_Multi-view scene reconstruction data:_

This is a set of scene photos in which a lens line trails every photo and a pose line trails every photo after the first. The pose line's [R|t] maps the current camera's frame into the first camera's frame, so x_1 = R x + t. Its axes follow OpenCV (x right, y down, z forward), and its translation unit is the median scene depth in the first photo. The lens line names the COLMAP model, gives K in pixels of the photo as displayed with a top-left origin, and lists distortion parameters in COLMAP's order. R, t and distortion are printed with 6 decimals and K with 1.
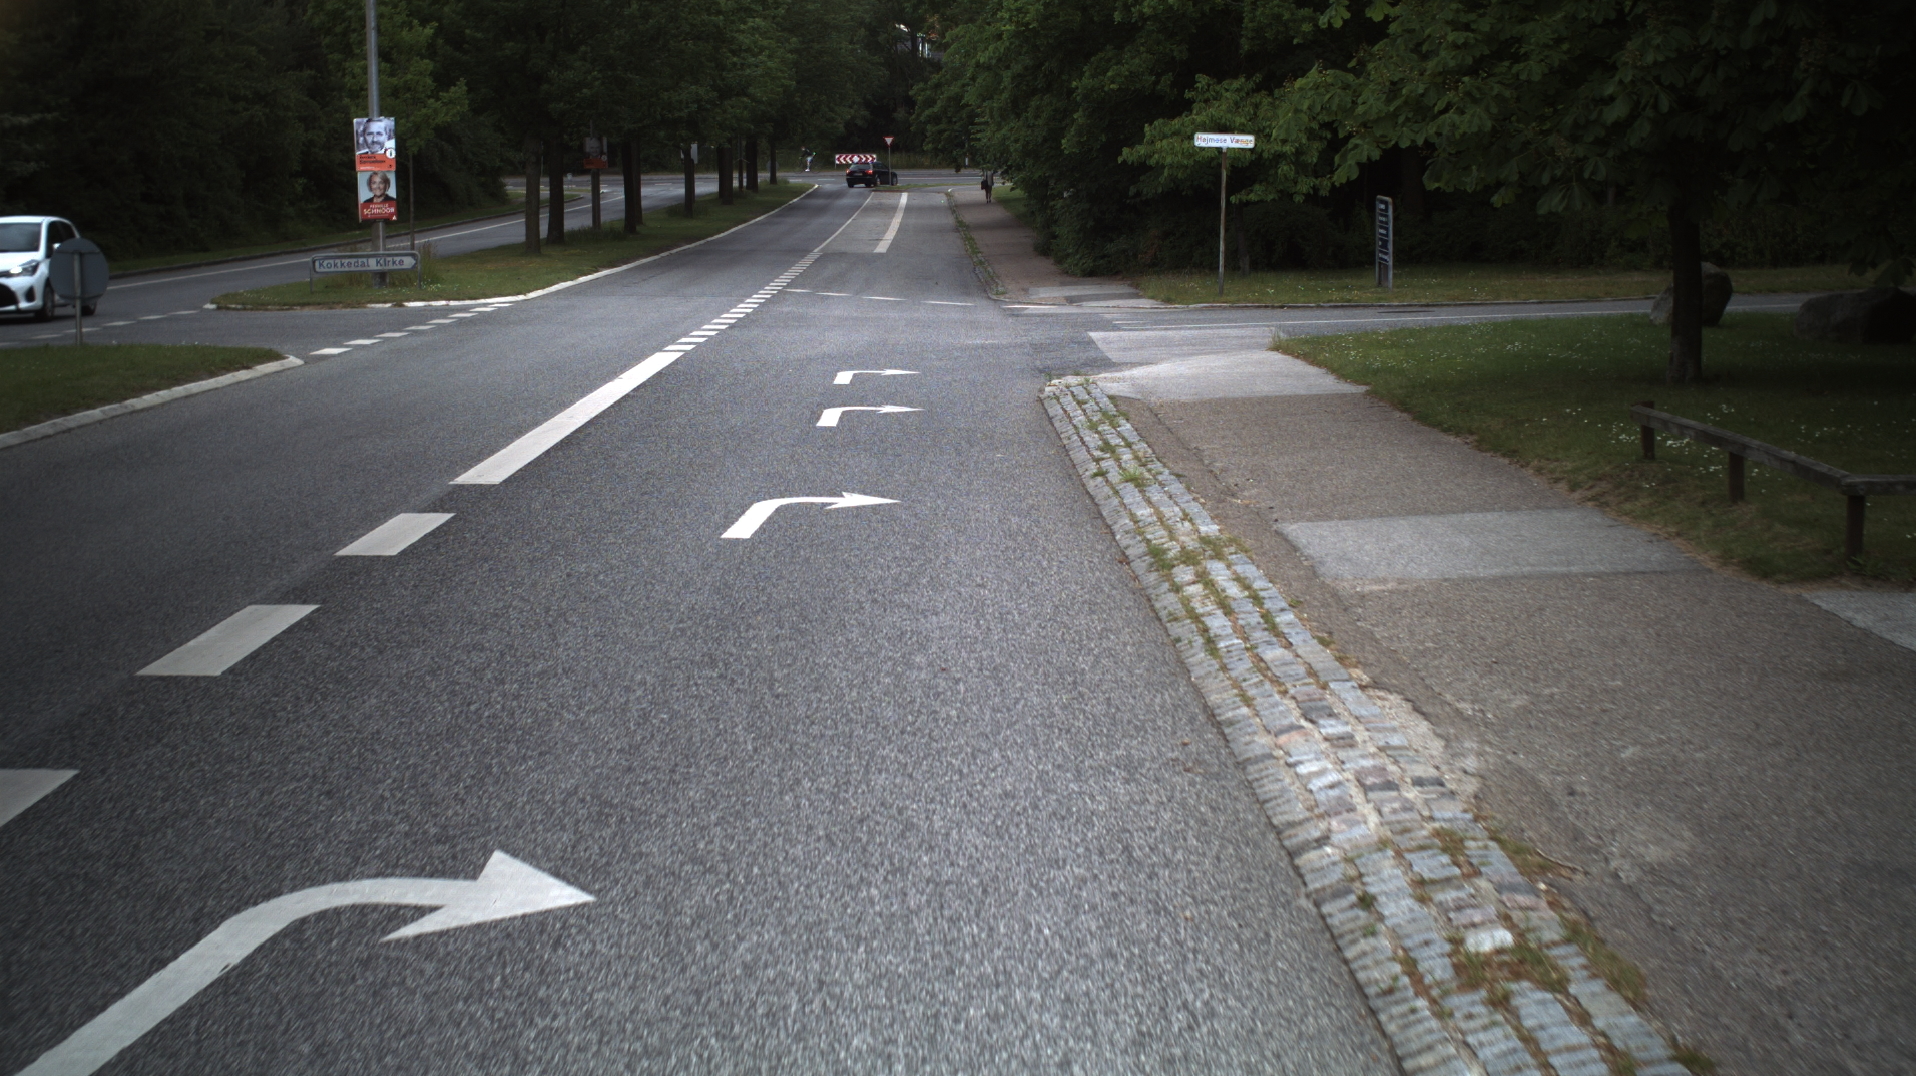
lens RADIAL K [[3223.8, 0, 958.0], [0, 3223.8, 538.0], [0, 0, 1]] dist [-0.254287, 0.262286]
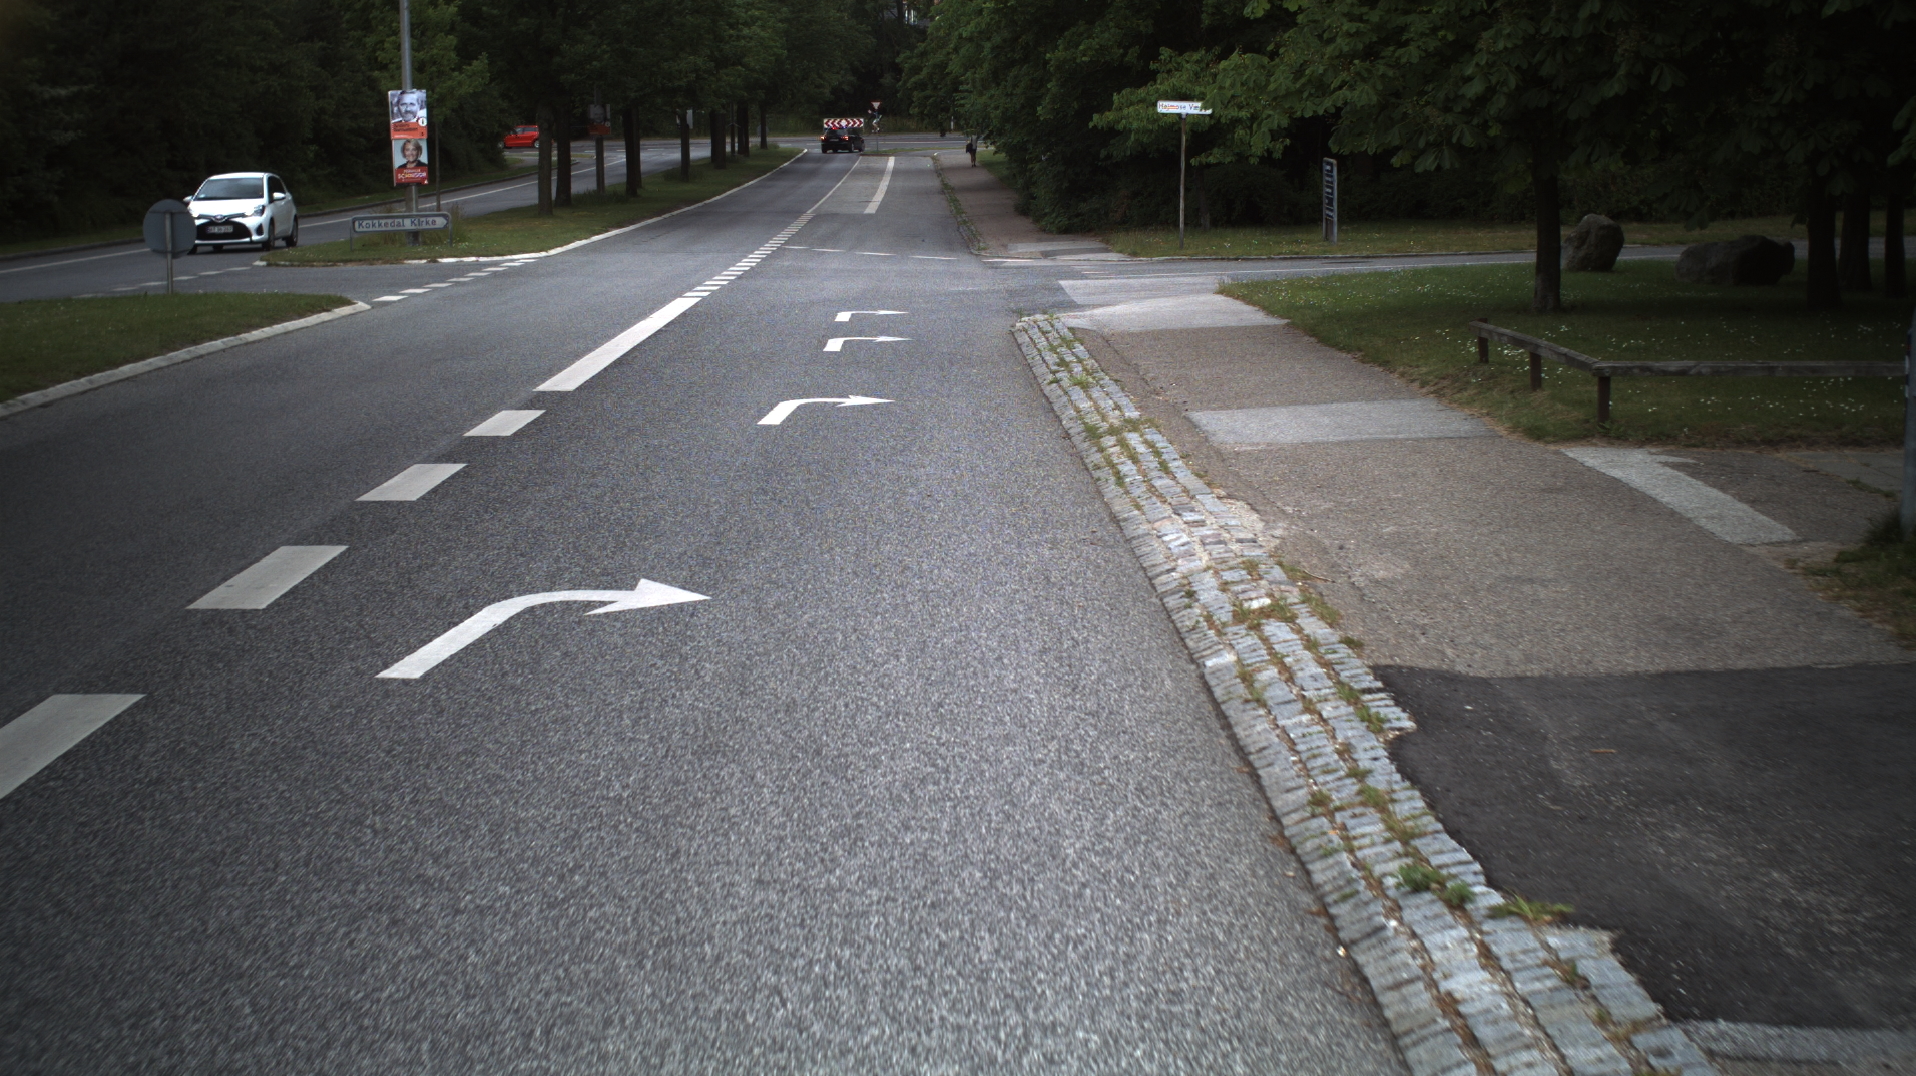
lens RADIAL K [[3223.8, 0, 958.0], [0, 3223.8, 538.0], [0, 0, 1]] dist [-0.254287, 0.262286]
pose [[0.999984, -0.004182, 0.003771, 0.000650], [0.004139, 0.999928, 0.011241, 0.010066], [-0.003818, -0.011225, 0.999930, -0.094175]]
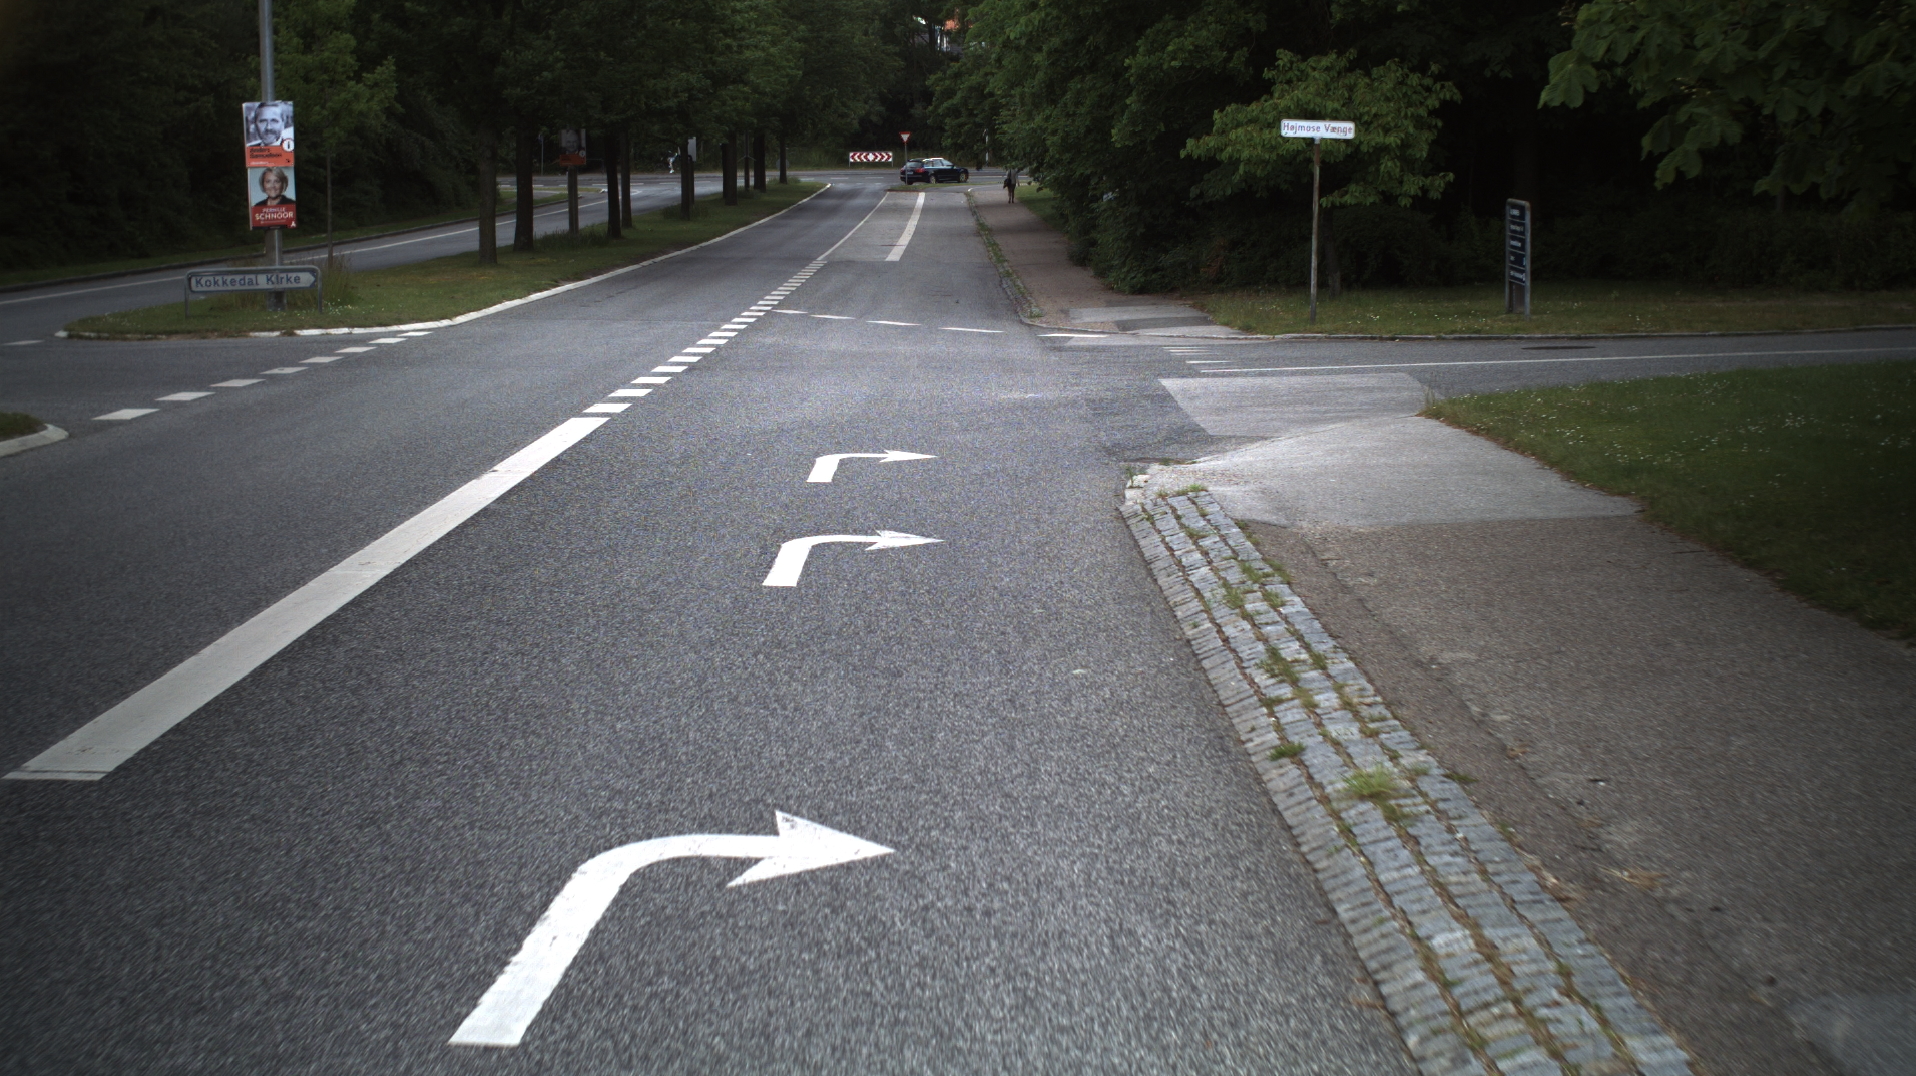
lens RADIAL K [[3223.8, 0, 958.0], [0, 3223.8, 538.0], [0, 0, 1]] dist [-0.254287, 0.262286]
pose [[0.999984, 0.001608, -0.005466, -0.002146], [-0.001607, 0.999999, 0.000189, -0.020728], [0.005467, -0.000181, 0.999985, 0.188765]]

_Task instructions:_
Write out every line of the entries above exactly, and omit their pictures.

_Task response:_
This is a set of scene photos in which a lens line trails every photo and a pose line trails every photo after the first. The pose line's [R|t] maps the current camera's frame into the first camera's frame, so x_1 = R x + t. Its axes follow OpenCV (x right, y down, z forward), and its translation unit is the median scene depth in the first photo. The lens line names the COLMAP model, gives K in pixels of the photo as displayed with a top-left origin, and lists distortion parameters in COLMAP's order. R, t and distortion are printed with 6 decimals and K with 1.
lens RADIAL K [[3223.8, 0, 958.0], [0, 3223.8, 538.0], [0, 0, 1]] dist [-0.254287, 0.262286]
lens RADIAL K [[3223.8, 0, 958.0], [0, 3223.8, 538.0], [0, 0, 1]] dist [-0.254287, 0.262286]
pose [[0.999984, -0.004182, 0.003771, 0.000650], [0.004139, 0.999928, 0.011241, 0.010066], [-0.003818, -0.011225, 0.999930, -0.094175]]
lens RADIAL K [[3223.8, 0, 958.0], [0, 3223.8, 538.0], [0, 0, 1]] dist [-0.254287, 0.262286]
pose [[0.999984, 0.001608, -0.005466, -0.002146], [-0.001607, 0.999999, 0.000189, -0.020728], [0.005467, -0.000181, 0.999985, 0.188765]]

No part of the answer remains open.